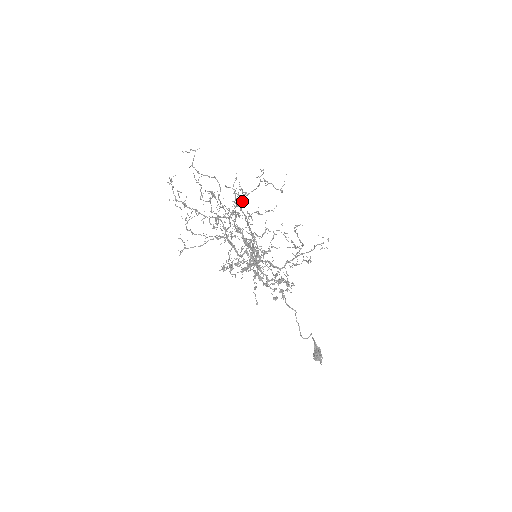
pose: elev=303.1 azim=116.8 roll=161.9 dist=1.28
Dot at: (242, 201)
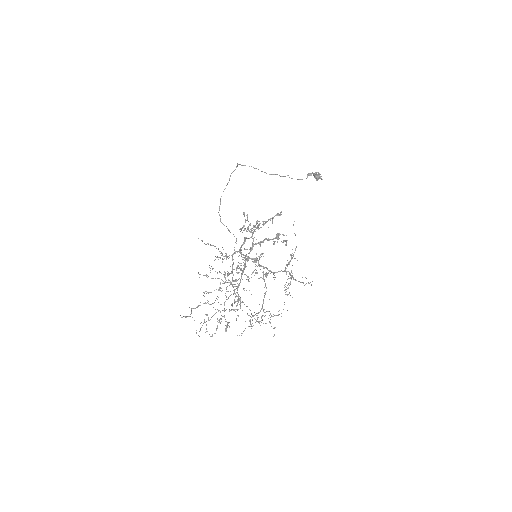
Dot at: occluded
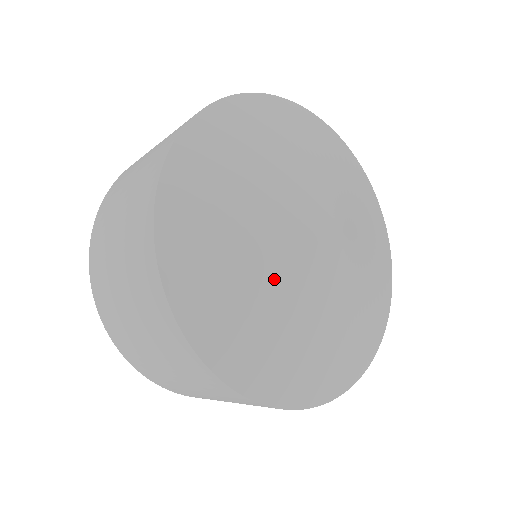
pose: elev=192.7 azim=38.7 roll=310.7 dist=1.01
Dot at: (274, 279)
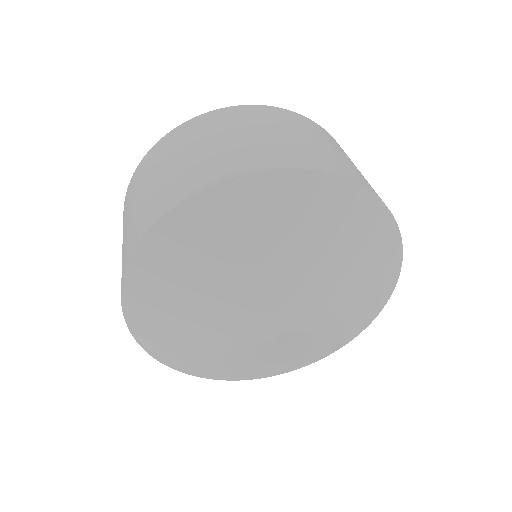
Dot at: (205, 317)
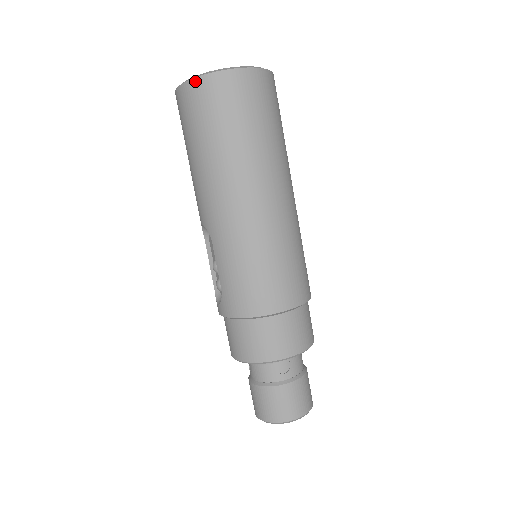
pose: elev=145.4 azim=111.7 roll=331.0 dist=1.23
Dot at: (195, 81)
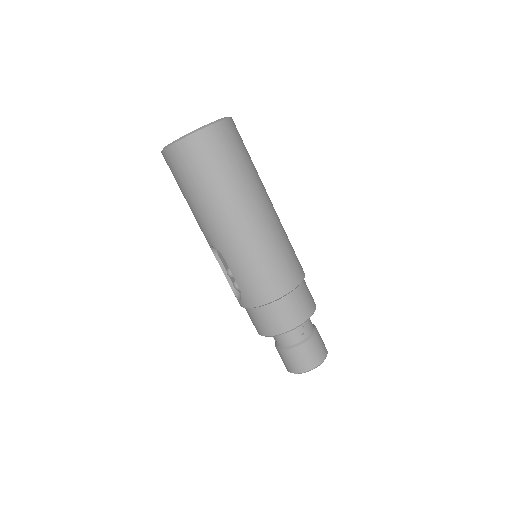
Dot at: (179, 144)
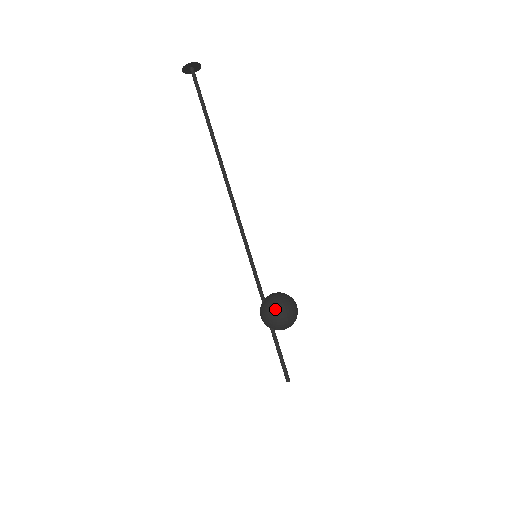
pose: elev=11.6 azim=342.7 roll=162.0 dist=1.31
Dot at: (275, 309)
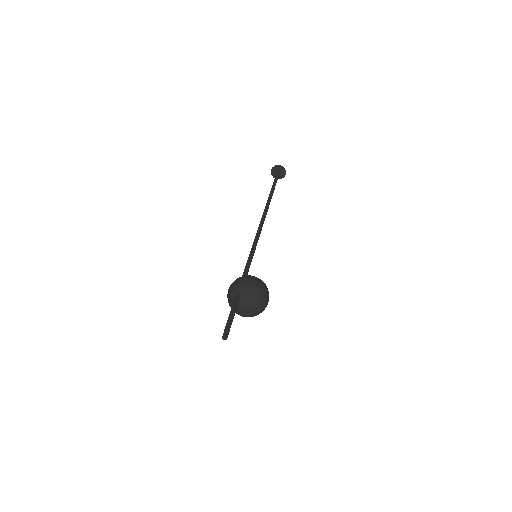
Dot at: (259, 280)
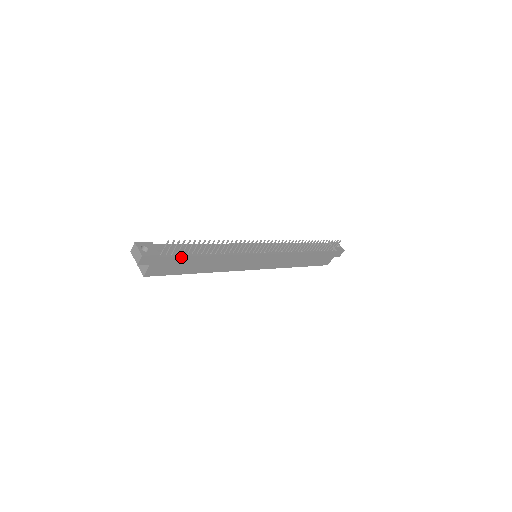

==========

• The problem: Render the listing as a numbered list, starting with the line that contains "pose: elev=192.7 azim=38.7" and going on through the end of the listing, with blank lines and pictures left out.

• Right answer:
1. pose: elev=192.7 azim=38.7 roll=310.7 dist=1.01
2. Dot at: (274, 279)
3. Dot at: (205, 317)
4. pose: elev=145.4 azim=111.7 roll=331.0 dist=1.23
5. Dot at: (195, 81)
6. Dot at: (179, 144)
7. pose: elev=11.6 azim=342.7 roll=162.0 dist=1.31
8. Dot at: (275, 309)
9. Dot at: (259, 280)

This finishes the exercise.